Au Mali, de nouvelles accusations d'exactions visent l'armée malienne et ses supplétifs russes – mercenaires du Groupe Wagner, pour de nombreux pays occidentaux et africains, simples instructeurs envoyés par l'État russe, pour Bamako. Cette fois, il s'agit d'accusations de violences sexuelles et de viols, qui auraient été commis dimanche 4 septembre 2022 dans la commune de Fakala, proche de Sofara, région de Mopti, dans le centre du Mali, selon de nombreuses sources locales.

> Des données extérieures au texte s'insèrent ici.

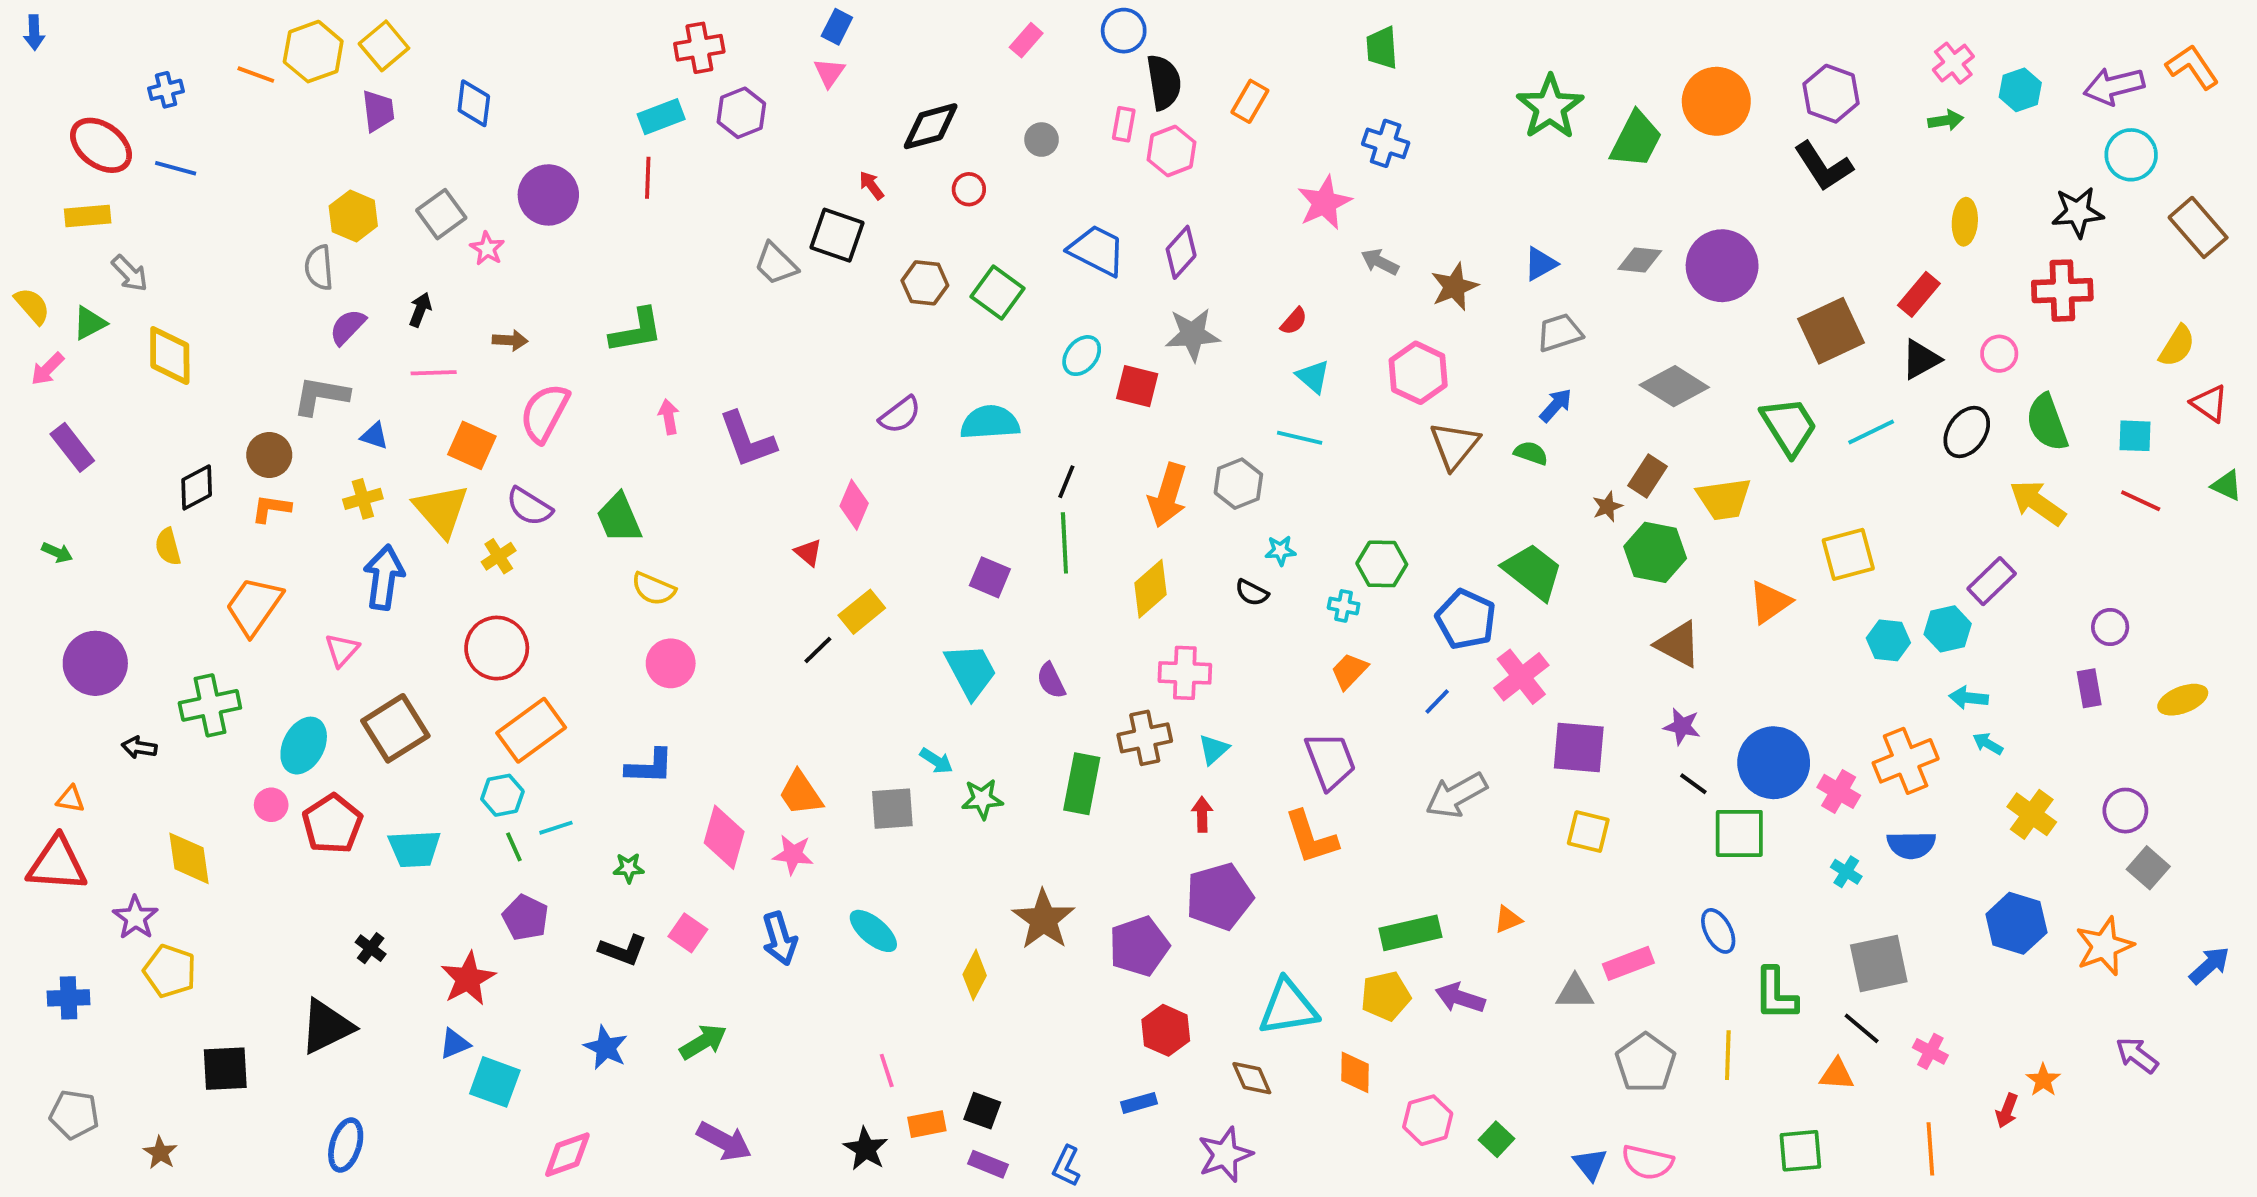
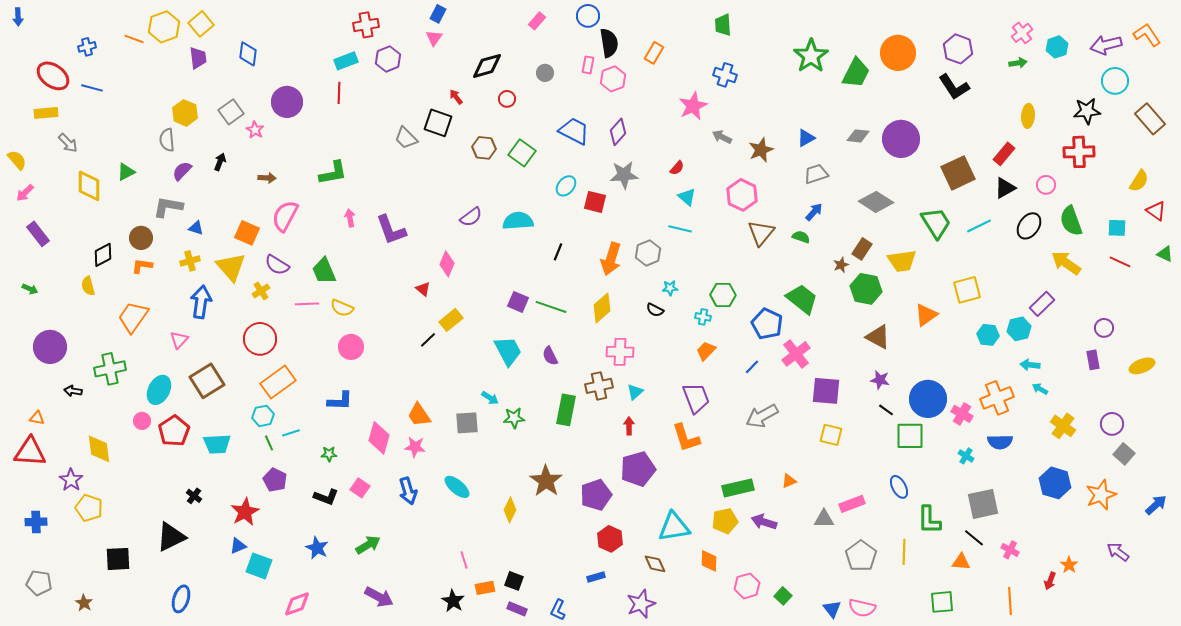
green triangle: (90, 323) -> (126, 172), moved
pink line: (434, 373) -> (307, 304), moved
green line: (1064, 543) -> (551, 307), moved, turned -68

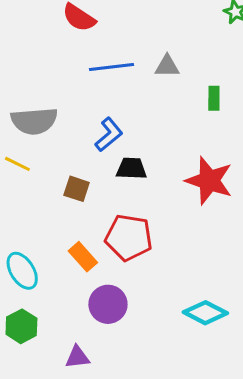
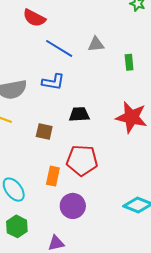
blue line: (112, 67) -> (59, 48), turned 44
blue L-shape: (109, 135) -> (53, 82), moved, turned 55
orange rectangle: (83, 257) -> (53, 176), turned 60

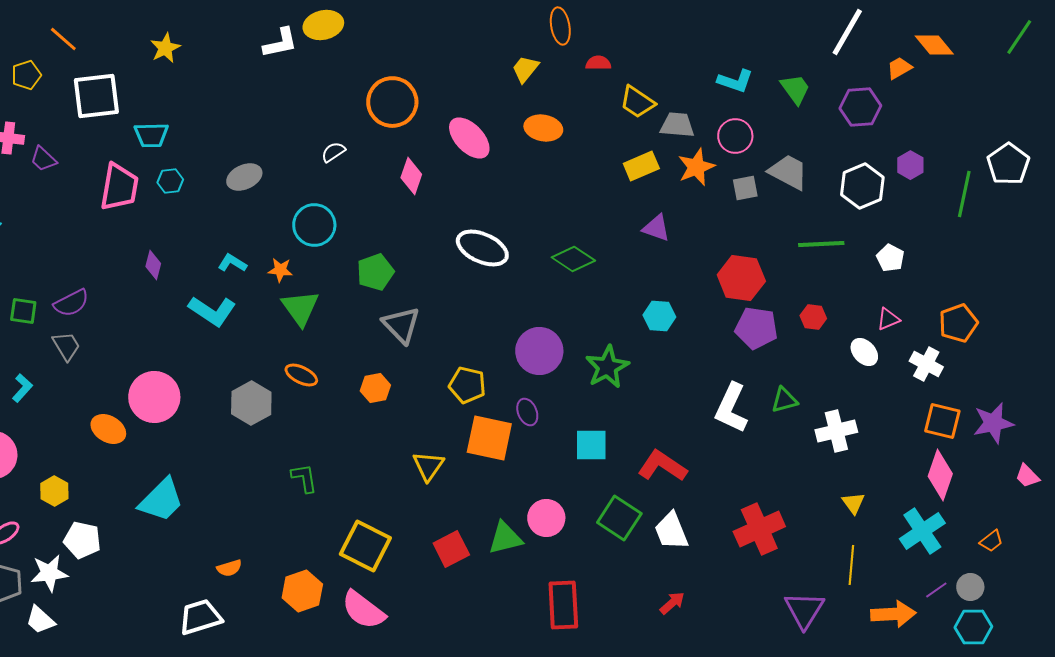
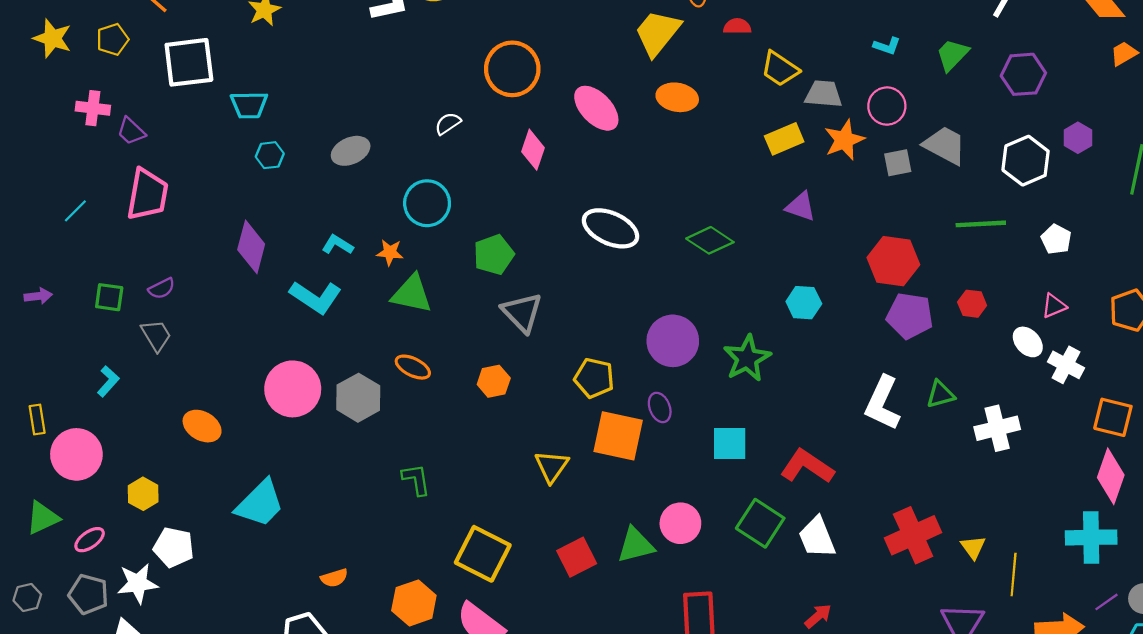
orange trapezoid: (899, 68) -> (1124, 54), moved
yellow trapezoid: (525, 69) -> (657, 33), size x1.6
cyan L-shape: (735, 81) -> (887, 46), size x0.7
green trapezoid: (795, 89) -> (952, 55), turned -100
pink trapezoid: (119, 187) -> (147, 194), moved
purple diamond: (153, 265) -> (251, 247), size x1.6
purple semicircle: (71, 303) -> (162, 288), size x0.7
green triangle: (300, 308) -> (412, 294), turned -42
white cross: (926, 364) -> (1066, 365), moved
pink circle: (154, 397) -> (293, 389), moved
yellow triangle: (853, 503) -> (973, 547), moved
cyan cross: (922, 531) -> (1091, 537), turned 33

Ils sont d'abord entrés dans le village de Tandiama, à 5 heures du matin. Les soldats maliens, accompagnés de leurs supplétifs russes et de chasseurs traditionnels dozos ne commettent aucune violence. Mais à la recherche d'informations sur les groupes jihadistes actifs dans la zone, ils arrêtent deux habitants, des notabilités du village.

Puis, ils prennent la direction de Nia-Ouro, tout proche. Un village qui a déjà été la cible d'exactions meurtrières de l'armée en janvier, allégations alors démenties par l'état-major qui avait expliqué y avoir mené des « opérations antiterroristes ». Toujours est-il que ce dimanche, alertés de l'arrivée du convoi et se sentant menacés, les hommes fuient se cacher en brousse.

Photos et viols

Lorsque les Fama et leurs alliés arrivent dans le village, il ne reste plus que les vieillards, les invalides... et les femmes. Selon les informations concordantes recueillies auprès de nombreuses sources locales, les chasseurs dozos prennent position dans le centre de santé, les soldats maliens et leurs supplétifs russes dans l'école du village.

Sollicitée par RFI, l'armée malienne n'a pas souhaité réagir. Ce mardi, militaires et chasseurs dozos étaient toujours signalés dans le village.